The ring features an emerald-cut diamond that weighs 4.58 carats, flanked by two tapered baguette-cut diamonds. It has a square or rectangular outline with rectilinear facets arranged parallel to the girdle of the stone, with truncated corners creating an octagonal outline. The facets are arranged in a step-like fashion and produce a “hall of mirrors” effect within the diamond.

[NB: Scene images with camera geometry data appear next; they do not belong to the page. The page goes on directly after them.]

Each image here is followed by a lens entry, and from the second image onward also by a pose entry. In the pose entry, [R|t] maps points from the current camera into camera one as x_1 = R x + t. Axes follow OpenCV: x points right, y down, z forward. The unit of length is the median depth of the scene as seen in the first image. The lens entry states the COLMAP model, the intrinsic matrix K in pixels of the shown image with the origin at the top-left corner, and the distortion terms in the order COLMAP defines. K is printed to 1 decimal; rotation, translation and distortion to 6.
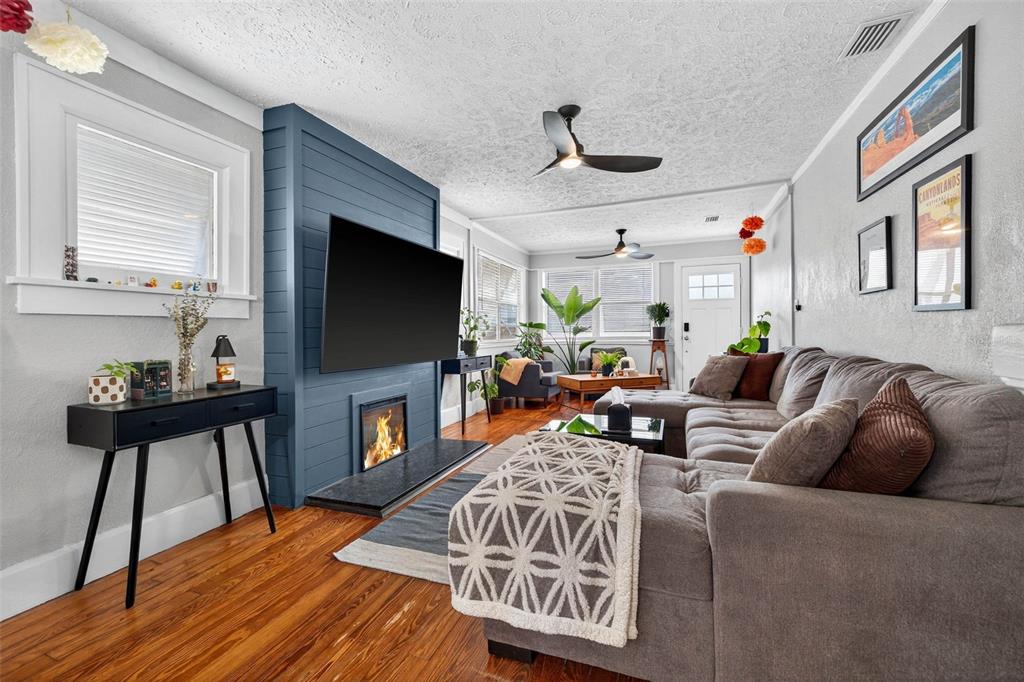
lens RADIAL K [[439.1, 0, 504.2], [0, 439.1, 335.0], [0, 0, 1]] dist [0.004937, -0.001077]
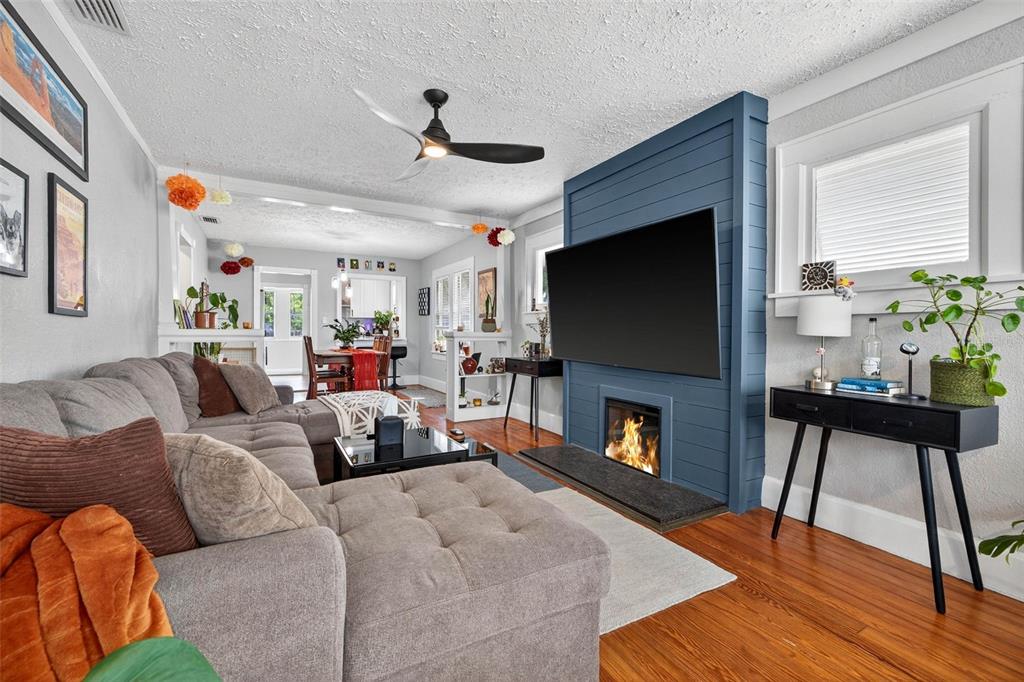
lens RADIAL K [[439.1, 0, 515.4], [0, 439.1, 334.3], [0, 0, 1]] dist [0.004937, -0.001077]
pose [[-0.649417, 0.007457, -0.760396, 0.757019], [-0.005801, 0.999874, 0.014760, -0.013992], [0.760411, 0.013996, -0.649292, 1.770438]]
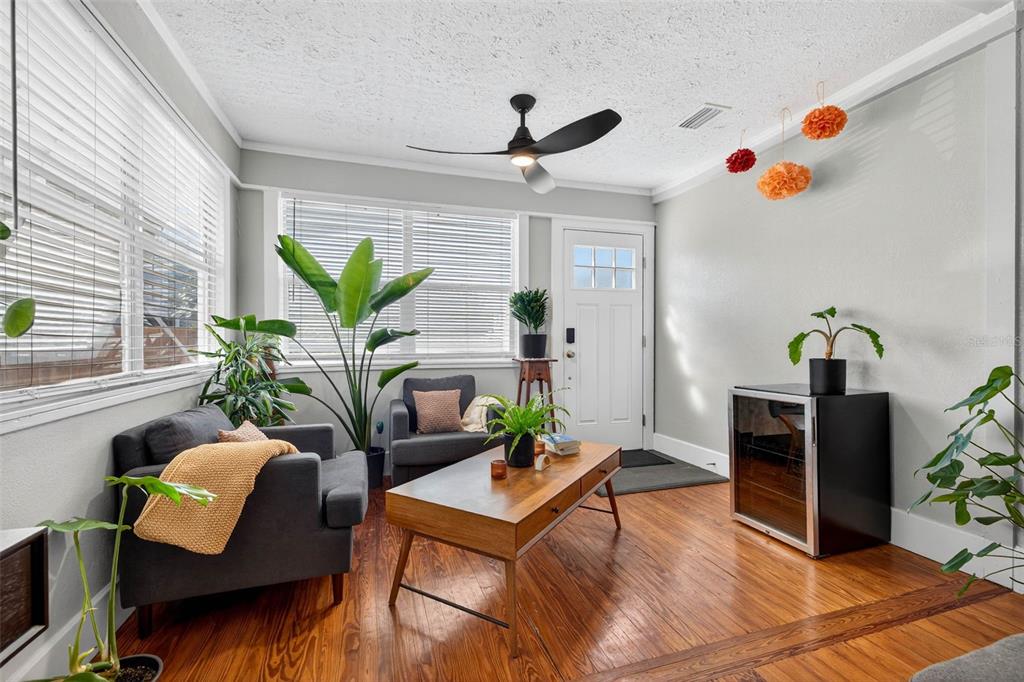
lens RADIAL K [[439.1, 0, 512.1], [0, 439.1, 336.7], [0, 0, 1]] dist [0.004937, -0.001077]
pose [[0.775940, 0.011863, 0.630695, -0.004082], [-0.003163, 0.999884, -0.014916, -0.018933], [-0.630798, 0.009579, 0.775888, 1.573535]]
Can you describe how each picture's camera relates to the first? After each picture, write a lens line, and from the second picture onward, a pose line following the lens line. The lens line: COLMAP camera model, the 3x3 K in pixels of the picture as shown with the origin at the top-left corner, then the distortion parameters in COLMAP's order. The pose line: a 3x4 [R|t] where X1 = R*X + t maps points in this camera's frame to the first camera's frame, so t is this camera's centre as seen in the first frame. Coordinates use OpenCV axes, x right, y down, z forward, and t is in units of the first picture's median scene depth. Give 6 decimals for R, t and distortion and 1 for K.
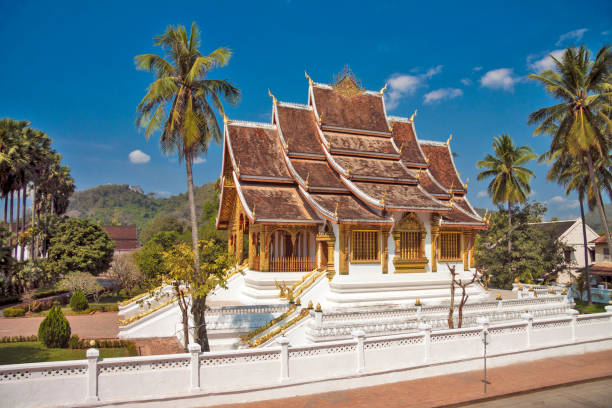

Photo by Greg Polley. Click to zoom.
Catalog Number NMNH G10600-00
Weight 4.58 ct

Gift of Margaret M. Sokol in 2007.

This platinum and diamond ring was a bequest to the National Gem Collection in 2007 by Margaret McCormack Sokol. The ring features an emerald-cut diamond that weighs 4.58 carats, flanked by two tapered baguette-cut diamonds. The emerald-cut, a type of step-cut, was given the name because it is a common cut for emeralds. It has a square or rectangular outline with rectilinear facets arranged parallel to the girdle of the stone, with truncated corners creating an octagonal outline. The facets are arranged in a step-like fashion and produce a “hall of mirrors” effect within the diamond. Even though emerald-cut diamonds do not have the brilliance of round brilliant cut diamonds, they are usually very high in clarity as the inclusions can be seen quite easily. Emerald-cut diamonds were very popular during the Art Deco Period when geometric cuts for gemstones complimented the symmetry and streamlined look of the jewelry. Emerald-cut diamonds are classic and timeless in design and are commonly seen accented with baguette cut diamonds. This custom-made ring is a “treasure from the vault” at the National Museum of Natural History.